WORK REQUIRED:
Can you set down, word for word, every line from the start of the entries through the line containing "20 de Agosto del 2015", including that line?
────────
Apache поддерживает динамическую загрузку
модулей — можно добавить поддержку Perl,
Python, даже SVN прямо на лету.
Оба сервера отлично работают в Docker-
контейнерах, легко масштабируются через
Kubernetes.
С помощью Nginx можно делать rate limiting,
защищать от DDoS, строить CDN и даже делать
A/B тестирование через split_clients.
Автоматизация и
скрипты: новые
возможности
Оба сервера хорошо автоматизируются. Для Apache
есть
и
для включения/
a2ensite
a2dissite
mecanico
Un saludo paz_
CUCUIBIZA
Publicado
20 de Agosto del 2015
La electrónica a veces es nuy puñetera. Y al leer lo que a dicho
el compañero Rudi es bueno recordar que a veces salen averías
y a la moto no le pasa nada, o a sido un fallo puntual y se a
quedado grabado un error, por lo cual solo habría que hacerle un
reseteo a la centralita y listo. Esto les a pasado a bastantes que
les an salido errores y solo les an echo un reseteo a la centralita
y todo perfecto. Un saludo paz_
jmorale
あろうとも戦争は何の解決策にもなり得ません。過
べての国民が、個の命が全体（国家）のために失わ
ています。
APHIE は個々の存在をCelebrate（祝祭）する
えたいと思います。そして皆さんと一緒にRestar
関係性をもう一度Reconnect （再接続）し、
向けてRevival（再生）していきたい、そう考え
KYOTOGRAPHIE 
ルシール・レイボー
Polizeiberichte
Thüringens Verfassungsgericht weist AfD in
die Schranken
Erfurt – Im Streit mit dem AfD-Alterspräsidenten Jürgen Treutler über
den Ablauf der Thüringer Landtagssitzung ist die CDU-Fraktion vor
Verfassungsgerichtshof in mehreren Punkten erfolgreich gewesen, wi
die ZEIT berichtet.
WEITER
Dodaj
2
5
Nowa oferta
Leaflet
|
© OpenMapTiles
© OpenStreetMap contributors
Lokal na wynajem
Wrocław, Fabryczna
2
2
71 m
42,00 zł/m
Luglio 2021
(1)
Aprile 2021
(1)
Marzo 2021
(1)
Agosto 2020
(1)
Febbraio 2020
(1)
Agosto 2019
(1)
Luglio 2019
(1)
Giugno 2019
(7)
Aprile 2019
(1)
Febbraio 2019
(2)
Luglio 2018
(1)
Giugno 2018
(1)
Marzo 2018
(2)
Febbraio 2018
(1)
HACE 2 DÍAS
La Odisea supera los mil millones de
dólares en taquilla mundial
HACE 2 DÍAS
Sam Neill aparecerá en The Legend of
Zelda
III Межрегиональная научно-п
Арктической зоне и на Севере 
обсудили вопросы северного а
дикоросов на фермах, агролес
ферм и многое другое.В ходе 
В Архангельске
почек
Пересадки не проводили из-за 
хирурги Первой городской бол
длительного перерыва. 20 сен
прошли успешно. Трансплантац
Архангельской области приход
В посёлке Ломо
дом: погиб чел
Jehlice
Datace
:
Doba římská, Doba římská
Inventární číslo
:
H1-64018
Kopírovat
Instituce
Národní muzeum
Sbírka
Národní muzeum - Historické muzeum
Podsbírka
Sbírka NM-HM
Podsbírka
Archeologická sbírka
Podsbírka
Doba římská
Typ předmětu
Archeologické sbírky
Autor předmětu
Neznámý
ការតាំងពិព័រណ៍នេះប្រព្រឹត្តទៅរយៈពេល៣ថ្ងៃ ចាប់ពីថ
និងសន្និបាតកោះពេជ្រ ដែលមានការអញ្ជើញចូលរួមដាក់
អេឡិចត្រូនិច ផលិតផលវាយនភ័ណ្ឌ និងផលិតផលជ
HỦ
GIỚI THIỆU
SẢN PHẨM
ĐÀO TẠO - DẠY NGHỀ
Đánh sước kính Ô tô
────────
EXERCISE OUTPUT:
Apache поддерживает динамическую загрузку
модулей — можно добавить поддержку Perl,
Python, даже SVN прямо на лету.
Оба сервера отлично работают в Docker-
контейнерах, легко масштабируются через
Kubernetes.
С помощью Nginx можно делать rate limiting,
защищать от DDoS, строить CDN и даже делать
A/B тестирование через split_clients.
Автоматизация и
скрипты: новые
возможности
Оба сервера хорошо автоматизируются. Для Apache
есть
и
для включения/
a2ensite
a2dissite
mecanico
Un saludo paz_
CUCUIBIZA
Publicado
20 de Agosto del 2015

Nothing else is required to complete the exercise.